#### Exercise objective
Below are records to repeat exactly; do not include any pictures.

#### Exercise data
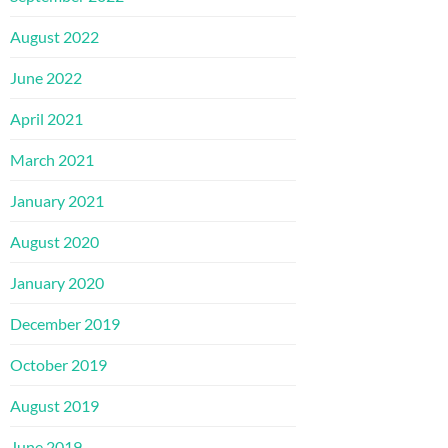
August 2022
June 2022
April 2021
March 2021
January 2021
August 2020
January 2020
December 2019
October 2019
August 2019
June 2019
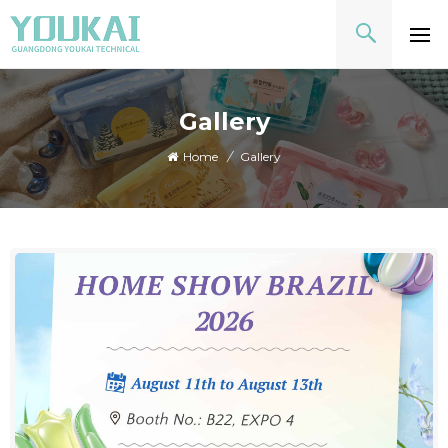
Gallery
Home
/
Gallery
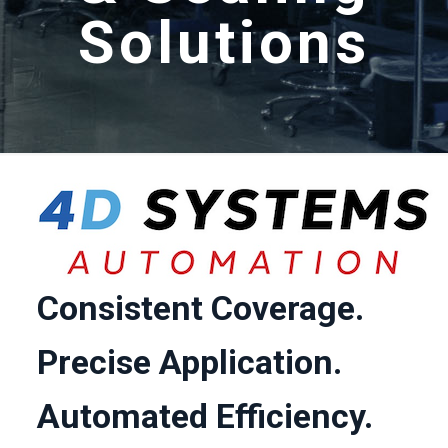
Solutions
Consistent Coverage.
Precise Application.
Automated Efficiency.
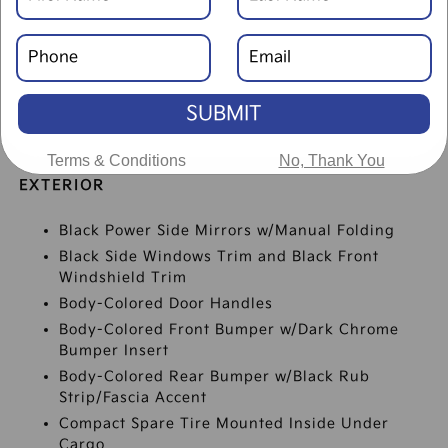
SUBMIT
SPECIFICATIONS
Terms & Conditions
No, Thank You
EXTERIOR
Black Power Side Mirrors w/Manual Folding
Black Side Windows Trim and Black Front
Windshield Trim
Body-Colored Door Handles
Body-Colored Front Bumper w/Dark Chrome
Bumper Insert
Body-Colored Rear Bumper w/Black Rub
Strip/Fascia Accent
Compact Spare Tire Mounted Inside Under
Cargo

#### Result of this task
August 2022
June 2022
April 2021
March 2021
January 2021
August 2020
January 2020
December 2019
October 2019
August 2019
June 2019
Gallery
Home
/
Gallery
Solutions
Consistent Coverage.
Precise Application.
Automated Efficiency.
SUBMIT
SPECIFICATIONS
Terms & Conditions
No, Thank You
EXTERIOR
Black Power Side Mirrors w/Manual Folding
Black Side Windows Trim and Black Front
Windshield Trim
Body-Colored Door Handles
Body-Colored Front Bumper w/Dark Chrome
Bumper Insert
Body-Colored Rear Bumper w/Black Rub
Strip/Fascia Accent
Compact Spare Tire Mounted Inside Under
Cargo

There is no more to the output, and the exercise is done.